House debates

Wednesday, 4 May 2016

Matters of Public Importance

Economy

3:43 pm

Photo of Anthony AlbaneseAnthony Albanese (Grayndler, Australian Labor Party, Shadow Minister for Infrastructure and Transport) Share this | Hansard source

I rise to talk particularly about infrastructure and the failure of this government to understand that infrastructure is the key to future jobs and economic growth. This is a budget that absolutely fails. It is a budget that has a $1 billion cut to infrastructure investment over the forwards alone. It is a budget that, in four years time, will see the amount of money that is allocated to rail that is not an equity injection through the ARTC fall to zero dollars.

This is a Prime Minister who came to office saying that he was going to talk about cities and urban policy. What we have seen is that his 30-minute city policy did not actually last 30 minutes. It is a 30-minute policy! In last night's budget, not a single new project was approved—not a single new project anywhere in the country. There was no money for the Cross River Rail project. There was no money for light rail or heavy rail in Adelaide. There was no money for Metronet in Perth. There was no money for new major road projects. Just simply, there was a continuation of their magical infrastructure re-announcement tour around the country.

It is coming to an end because projects are being opened. The regional rail link down in Geelong, Bendigo Ballarat is now open. It is functioning. Projects like the Moreton Bay rail link will be opened in the next month. They were promised, funded, built and opened under a Labor government—opposed by those opposite. There is no money for western Sydney rail and no money from major road projects. We have just heard a speech from a Tasmanian. Tasmania gets under two per cent. That is its total percentage of the infrastructure budget: a cut to the rail revitalisation program and a cut of $100 million to the Midland Highway. Victoria's percentage, to be fair, has increased. It is now up to 9.6 per cent. It is just a pity that they have 25 per cent of the population. One in four Australians are getting less than one in 10 of the dollars.

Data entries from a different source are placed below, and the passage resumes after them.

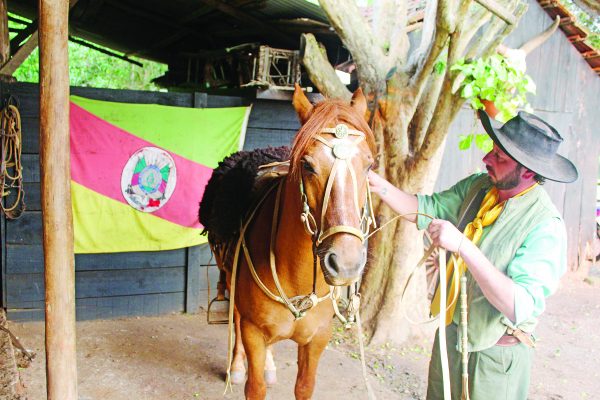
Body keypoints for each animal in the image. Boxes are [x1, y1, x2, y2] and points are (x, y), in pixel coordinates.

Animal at [206, 86, 376, 398]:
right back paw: (236, 367)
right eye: (308, 165)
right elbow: (255, 386)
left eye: (369, 165)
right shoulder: (253, 332)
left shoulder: (318, 338)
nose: (345, 264)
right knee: (235, 316)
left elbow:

Those opposite speak about Infrastructure Australia and processes and they raise the east-west link—come in spinner. It was a project that was to produce 45 cents of benefit for every dollar invested. I have a proposition for everyone over there: you give me $100 today and I will give you back $45 tomorrow and we will call it a good deal. That is the proposition. What is more, they cut the Infrastructure Australia budget. It falls by 25 per cent in two years. One in four dollars will be cut from the Infrastructure Australia budget. What we saw last night was not budget 2016; it was fudge-it 2016, because the dollars simply do not add up. If today you are not planning for the infrastructure of tomorrow, the investment will fall off the cliff. We have already had under this government a 20 per cent decline in public sector infrastructure investment on their watch.